Job A →
Answer these questions about the Sweet Cakes forum thread below:
(i) Which two fragrances had one review each on the Fragrance Review Board?
(ii) Which two scents has BattleGnome used in CP?
(iii) What went wrong for bonnyny with Citron et Figue?

# Sweet Cakes Suggestions for CP



## cerelife (Jan 9, 2020)

Hello! Somehow I've never ordered from Sweet Cakes in all the years I've been soaping!! I checked the Fragrance Review Board and found 1 review each on two of the fragrances listed (Mango Tea and White Vanilla), so I would welcome any additional thoughts on those as well as the others I'm thinking of purchasing.
I did see a recent review of Sweet Cakes FO's in this forum, but the OP hadn't soaped with any of the fragrances.
If you've soaped with any of these (or made lip balm with any of the flavors listed), I would very much appreciate your thoughts!

Citron et Figue
Clean (Type)
Comptoir Sud Aloha Tiare (Type)
Cucumber (Econocuke)
Hotel Costes (Type)
Icecap
Juicy Lime
Mango Tea
Masculine Musk
Midnight in Tunisia
Nectarine Blossom (Jo Malone type)
New Mown Hay
Sea Spice
Sexy Men
Special Edition Vanilla
Vanilla, Fruity (non-discoloring)
White Vanilla (non-discoloring)

*Lip Balm Flavor Oils*
Circus Peanut
Honeysuckle Nectarine
Peace of Mind (Origins type)
Strawberry Lime

Thank you!
Michaelle


----------



## BattleGnome (Jan 9, 2020)

I haven’t used the ones you’ve listed but the two scents I’ve used in CP (Irish Spring type and candy cane) have lasted pretty well.


----------



## bonnyny (Jan 10, 2020)

'Clean' has been a favorite for 6+ years - very fresh - sticks well. Citron et Figue is a beautiful scent but did not work for me - crumbly, hole in the center. Both made with goat milk in pvc pipes.


----------



## dibbles (Jan 10, 2020)

I haven't used any of the fragrances you listed in CP, but I have used some of them in M&P, so I can give you my OOB scent impressions. Not sure it will help you, but FWIW
*Citron et Figue* is a beautiful fragrance. I loved it, but it seemed to get passed over by many in favor of something else.* Clean* is a nice, fresh fragrance but I personally don't like it enough to order it again.* Aloha Tiare* very heavy, sweet floral. Too much for me, but I'm not a lover of those kinds of florals. It wasn't an old lady floral, and maybe with a light hand it would be nice.* Econocuke* very good single note cucumber.* Masculine Musk -* loved it! Very sexy men's cologne type scent. I've kind of forgotten about this one and should get a small bottle the next time I order.* Nectarine Blossom* - lovely dupe.* Special Edition Vanilla* is exactly the kind of vanilla I don't like. Very buttery. I love straight vanilla, creamy vanilla or even vanilla with a touch of floral. This is a buttery, bakery type vanilla. It will discolor to dark brown. I tried the non discoloring vanillas, but I would have to say I think you should get a small bottle and test them. If I remember correctly, I thought they were okay. But again, this was in M&P and will probably be a lot different in CP. I think vanilla fragrances are tricky because it is a scent familiar to everyone, and we all have an idea of what vanilla should smell like. I don't want my B&B products to smell like bakery items, but I love that in a candle.

Job B → Transcribe the entries word for word, from the line containing "family: Asteraceae" through the last line of the entries, including both of those lines.

Collection entries:

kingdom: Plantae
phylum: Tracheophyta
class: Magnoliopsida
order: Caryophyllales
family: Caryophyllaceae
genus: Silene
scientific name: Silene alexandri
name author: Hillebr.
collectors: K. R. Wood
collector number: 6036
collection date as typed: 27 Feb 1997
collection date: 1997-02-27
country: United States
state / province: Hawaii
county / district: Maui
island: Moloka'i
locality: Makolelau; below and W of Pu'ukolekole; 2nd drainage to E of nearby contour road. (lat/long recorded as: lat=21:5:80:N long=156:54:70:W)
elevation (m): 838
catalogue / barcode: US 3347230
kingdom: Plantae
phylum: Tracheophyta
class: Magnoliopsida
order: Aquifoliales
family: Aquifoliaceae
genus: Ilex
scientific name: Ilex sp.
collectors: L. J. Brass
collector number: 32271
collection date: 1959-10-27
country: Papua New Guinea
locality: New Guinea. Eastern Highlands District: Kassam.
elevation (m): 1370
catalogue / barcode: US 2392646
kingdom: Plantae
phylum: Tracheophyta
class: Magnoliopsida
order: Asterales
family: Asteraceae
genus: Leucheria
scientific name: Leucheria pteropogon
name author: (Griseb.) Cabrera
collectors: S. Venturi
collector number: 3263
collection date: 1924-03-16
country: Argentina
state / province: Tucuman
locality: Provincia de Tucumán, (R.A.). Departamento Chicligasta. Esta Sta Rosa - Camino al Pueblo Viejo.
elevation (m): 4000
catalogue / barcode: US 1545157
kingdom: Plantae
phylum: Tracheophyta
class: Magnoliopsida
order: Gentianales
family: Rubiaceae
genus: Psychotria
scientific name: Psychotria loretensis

Complete output A →
(i) Mango Tea and White Vanilla
(ii) Irish Spring type and candy cane
(iii) It came out crumbly, with a hole in the center.

Complete output B →
family: Asteraceae
genus: Leucheria
scientific name: Leucheria pteropogon
name author: (Griseb.) Cabrera
collectors: S. Venturi
collector number: 3263
collection date: 1924-03-16
country: Argentina
state / province: Tucuman
locality: Provincia de Tucumán, (R.A.). Departamento Chicligasta. Esta Sta Rosa - Camino al Pueblo Viejo.
elevation (m): 4000
catalogue / barcode: US 1545157
kingdom: Plantae
phylum: Tracheophyta
class: Magnoliopsida
order: Gentianales
family: Rubiaceae
genus: Psychotria
scientific name: Psychotria loretensis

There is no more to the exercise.